(Saved data entries)

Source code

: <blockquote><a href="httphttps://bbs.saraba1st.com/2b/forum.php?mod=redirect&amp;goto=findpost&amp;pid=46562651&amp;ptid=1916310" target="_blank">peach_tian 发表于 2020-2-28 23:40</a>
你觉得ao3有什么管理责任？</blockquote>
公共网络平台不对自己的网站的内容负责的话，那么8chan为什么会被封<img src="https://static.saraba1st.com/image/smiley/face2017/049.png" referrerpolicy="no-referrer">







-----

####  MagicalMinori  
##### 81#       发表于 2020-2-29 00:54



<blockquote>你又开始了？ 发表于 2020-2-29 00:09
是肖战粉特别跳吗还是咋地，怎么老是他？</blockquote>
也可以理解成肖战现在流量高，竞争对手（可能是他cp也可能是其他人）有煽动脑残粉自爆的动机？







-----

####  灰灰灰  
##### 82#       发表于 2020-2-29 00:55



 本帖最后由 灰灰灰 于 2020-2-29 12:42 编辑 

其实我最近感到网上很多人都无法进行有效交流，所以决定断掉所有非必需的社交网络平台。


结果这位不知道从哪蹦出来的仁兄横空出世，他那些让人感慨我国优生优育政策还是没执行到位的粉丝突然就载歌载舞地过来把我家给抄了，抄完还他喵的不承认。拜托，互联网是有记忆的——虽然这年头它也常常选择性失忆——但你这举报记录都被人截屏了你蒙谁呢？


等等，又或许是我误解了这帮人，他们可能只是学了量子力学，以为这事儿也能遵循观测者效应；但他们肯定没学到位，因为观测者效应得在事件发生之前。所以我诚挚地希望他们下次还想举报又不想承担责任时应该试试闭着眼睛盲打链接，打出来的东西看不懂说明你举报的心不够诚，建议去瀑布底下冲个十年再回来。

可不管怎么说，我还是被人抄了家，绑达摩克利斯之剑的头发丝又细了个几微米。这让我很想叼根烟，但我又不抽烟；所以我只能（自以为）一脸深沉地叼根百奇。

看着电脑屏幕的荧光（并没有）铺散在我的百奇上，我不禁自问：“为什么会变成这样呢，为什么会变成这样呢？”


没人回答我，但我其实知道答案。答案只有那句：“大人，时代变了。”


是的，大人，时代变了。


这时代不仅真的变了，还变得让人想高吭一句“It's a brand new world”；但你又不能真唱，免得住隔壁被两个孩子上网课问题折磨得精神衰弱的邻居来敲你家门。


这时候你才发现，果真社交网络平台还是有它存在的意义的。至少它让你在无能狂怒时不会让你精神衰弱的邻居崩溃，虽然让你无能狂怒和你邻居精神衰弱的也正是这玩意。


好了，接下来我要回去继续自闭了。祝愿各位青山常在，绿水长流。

* * *

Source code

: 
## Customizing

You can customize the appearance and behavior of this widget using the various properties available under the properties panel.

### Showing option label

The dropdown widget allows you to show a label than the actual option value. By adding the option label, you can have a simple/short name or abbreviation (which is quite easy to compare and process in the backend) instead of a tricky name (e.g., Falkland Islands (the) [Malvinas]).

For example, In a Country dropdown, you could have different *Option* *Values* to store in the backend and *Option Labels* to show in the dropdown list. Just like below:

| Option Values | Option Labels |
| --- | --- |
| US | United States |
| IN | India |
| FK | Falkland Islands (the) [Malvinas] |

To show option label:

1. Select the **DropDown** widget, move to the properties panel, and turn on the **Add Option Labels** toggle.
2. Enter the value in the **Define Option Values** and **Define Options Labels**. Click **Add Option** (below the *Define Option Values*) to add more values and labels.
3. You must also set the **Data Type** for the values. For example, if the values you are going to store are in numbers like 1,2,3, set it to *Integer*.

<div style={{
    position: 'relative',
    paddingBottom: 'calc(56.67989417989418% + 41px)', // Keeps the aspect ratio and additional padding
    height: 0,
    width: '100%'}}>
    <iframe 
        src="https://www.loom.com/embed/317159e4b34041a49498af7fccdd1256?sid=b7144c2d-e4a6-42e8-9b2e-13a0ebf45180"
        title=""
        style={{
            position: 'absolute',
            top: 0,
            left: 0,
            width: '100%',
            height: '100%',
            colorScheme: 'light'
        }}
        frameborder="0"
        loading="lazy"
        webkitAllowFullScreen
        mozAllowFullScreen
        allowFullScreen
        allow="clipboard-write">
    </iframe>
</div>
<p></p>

- **What to produce**:
Start with the line above that contains "<blockquote>你又开始了？ 发表于 2020-2-29 00:09" and stop after the line that contains "结果这位不知道从哪蹦出来的仁". Output those lines exactly, and only those.

- **Solution to this task**:
<blockquote>你又开始了？ 发表于 2020-2-29 00:09
是肖战粉特别跳吗还是咋地，怎么老是他？</blockquote>
也可以理解成肖战现在流量高，竞争对手（可能是他cp也可能是其他人）有煽动脑残粉自爆的动机？







-----

####  灰灰灰  
##### 82#       发表于 2020-2-29 00:55



 本帖最后由 灰灰灰 于 2020-2-29 12:42 编辑 

其实我最近感到网上很多人都无法进行有效交流，所以决定断掉所有非必需的社交网络平台。


结果这位不知道从哪蹦出来的仁兄横空出世，他那些让人感慨我国优生优育政策还是没执行到位的粉丝突然就载歌载舞地过来把我家给抄了，抄完还他喵的不承认。拜托，互联网是有记忆的——虽然这年头它也常常选择性失忆——但你这举报记录都被人截屏了你蒙谁呢？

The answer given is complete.